Não posso reclamar dos meus colegas; ao contrário, Alexandre, Ana e Juliana se mostraram exemplares Defensores Públicos e demonstraram a mais completa paciência com o neófito (Renata não morra de ciúmes). A equipe com quem trabalhei é digna de elogios.

Todavia, não é o objetivo deste texto discorrer sobre as lembranças afetivas de setembro de 2016. O foco necessita ser outro. É preciso descrever e, principalmente examinar um dado que não passou despercebido, qual seja, dos oito processos penais que foram submetidos à apreciação do chamado Tribunal Popular, todos eles possuíam uma marca comum, que era o abandono ou a renúncia da defesa então constituída após a fase do artigo 422, Código de Processo Penal.

Em um grupo virtual de alcance nacional, questionei os demais Defensores Públicos se já teriam encarado uma situação dessas, isto é, que toda a pauta mensal de julgamentos era oriunda de processos penais que, às vésperas da sessão plenária, a defesa constituída havia simplesmente renunciado ou abandonado o caso. E, para o meu assombro, tomei conhecimento de que se tratava de um expediente rotineiro nos rincões do Brasil.

Não existe outra forma de definir esse recurso praticado por alguns advogados: lamentável. Orgulho-me dos dois anos que exerci a advocacia – inclusive aprendi que se trata de um grave equívoco patrocinar os interesses dos familiares em juízo –, reconheço os valorosos nomes de advogados que se insurgiram nos momentos mais difíceis da história brasileira. Porém, é vergonhosa essa postura que despreza a defesa do acusado e, ainda, indica uma visão distorcida sobre a função da Defensoria Pública.

Ao ser adotado como referencial teórico o pensamento de Alexandre Morais da Rosa, no que se refere à aplicação da teoria dos jogos no processo penal, é perfeitamente possível afirmar que o acusado se encontra prejudicado quando, na véspera de seu julgamento, ocorre o abandono ou a renúncia do advogado.
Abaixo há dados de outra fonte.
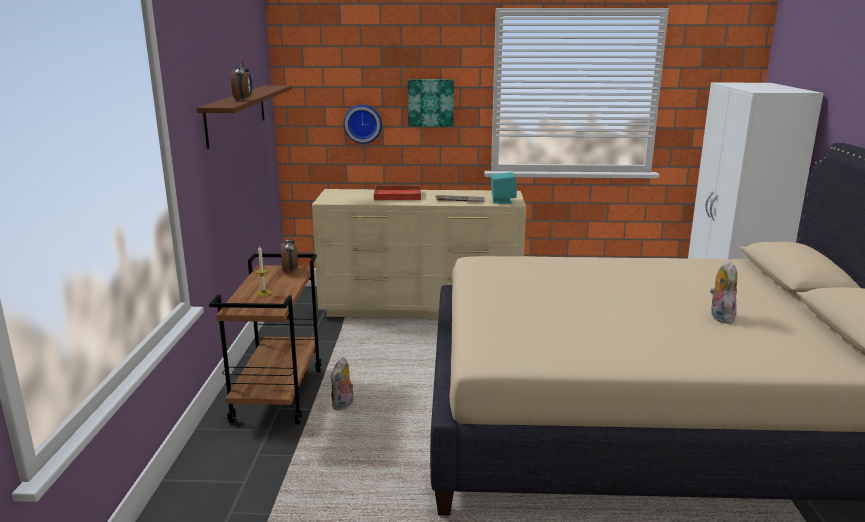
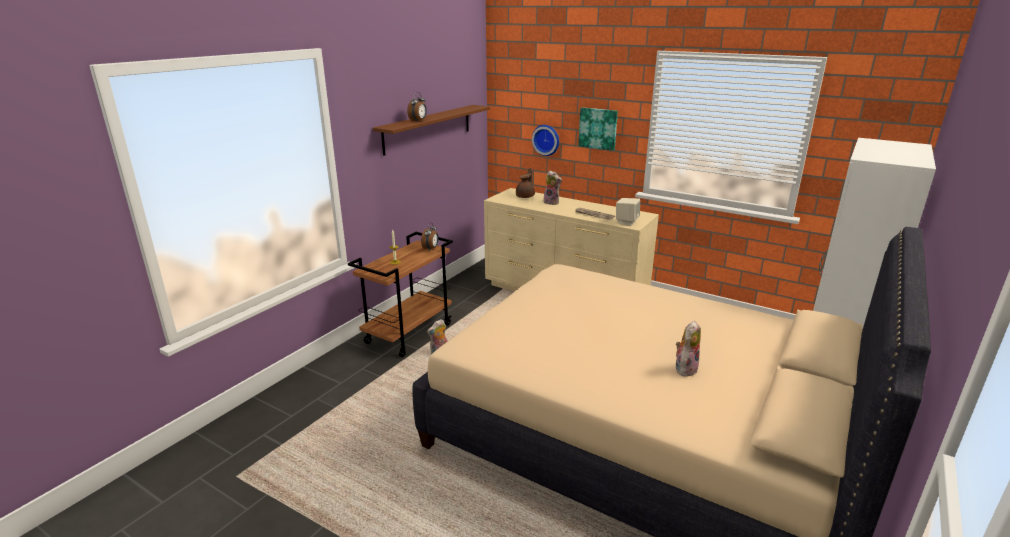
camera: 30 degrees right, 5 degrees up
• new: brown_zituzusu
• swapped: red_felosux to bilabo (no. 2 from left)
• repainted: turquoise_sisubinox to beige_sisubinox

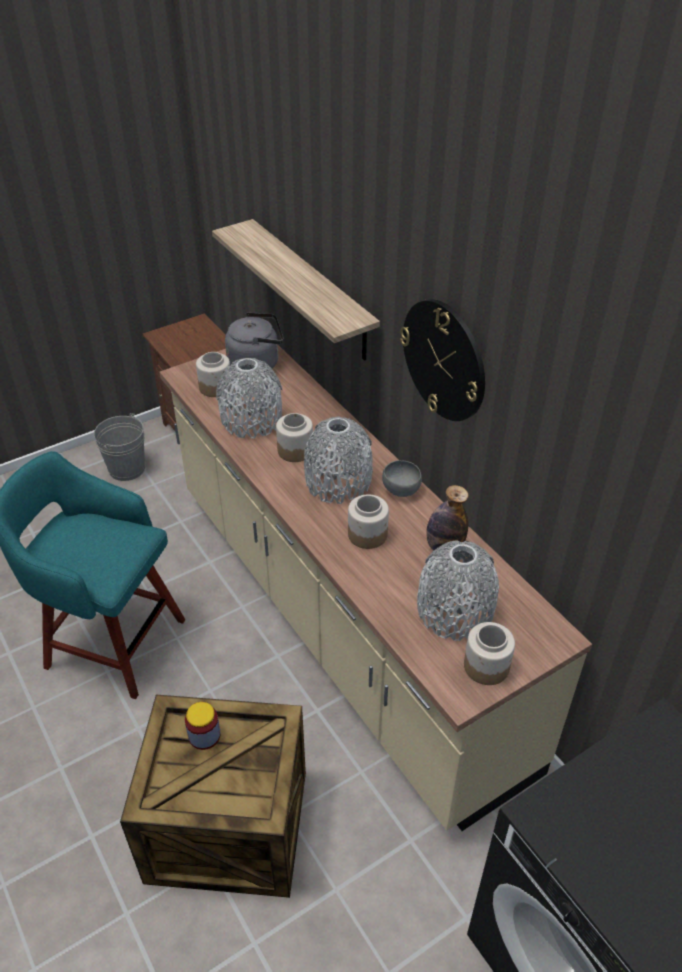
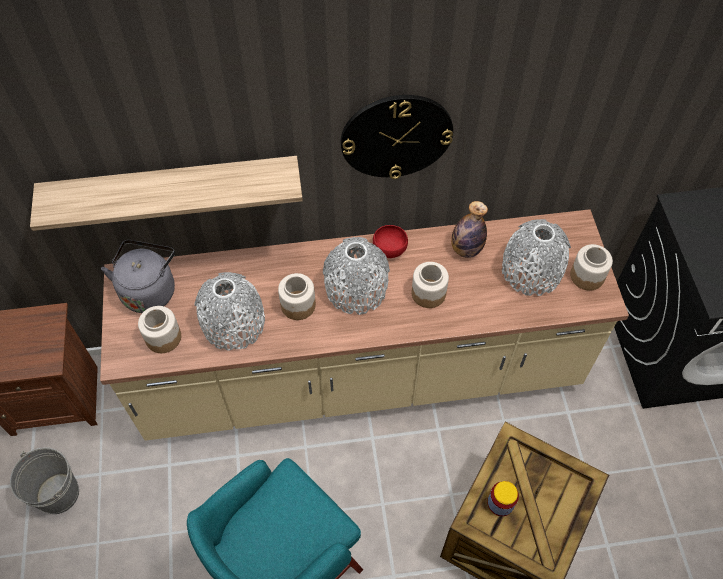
camera: 65 degrees left, 15 degrees up
• repainted: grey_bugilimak to red_bugilimak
Preferível seria, então, que o jogador habitual remunerado pelo Erário tivesse, desde o início, atuado, quando então as estratégias defensivas tenderiam a seguir o mesmo norte. E isso se afirma porque não são raras as situações em que a tese a ser apresentada no plenário necessita ser totalmente diversa daquela então apresentada, já que não há acervo probatório que sustente o que havia sido afirmado. Quiçá, seja essa a principal explicação para os abandonos e renúncias. E, mesmo naquelas situações em que não ocorre inovação na defesa, não se pode desprezar o fato de que o Defensor Público torna-se um refém do que foi imaginado pelo advogado constituído.

Neste instante, é, portanto, oportuno, já que mencionado, recorrer aos ensinamentos de Alexandre Morais da Rosa, que são potencializados no Tribunal do Júri:

Pode-se diferenciar os jogadores profissionais/habituais dos amadores/eventuais. A qualidade do jogador (habilidade, competência, alto rendimento, remuneração, prêmios, etc.) pode influenciar significativamente o resultado da partida. Daí, a importância, pelo menos, da igualdade de armas entre os jogadores”[1]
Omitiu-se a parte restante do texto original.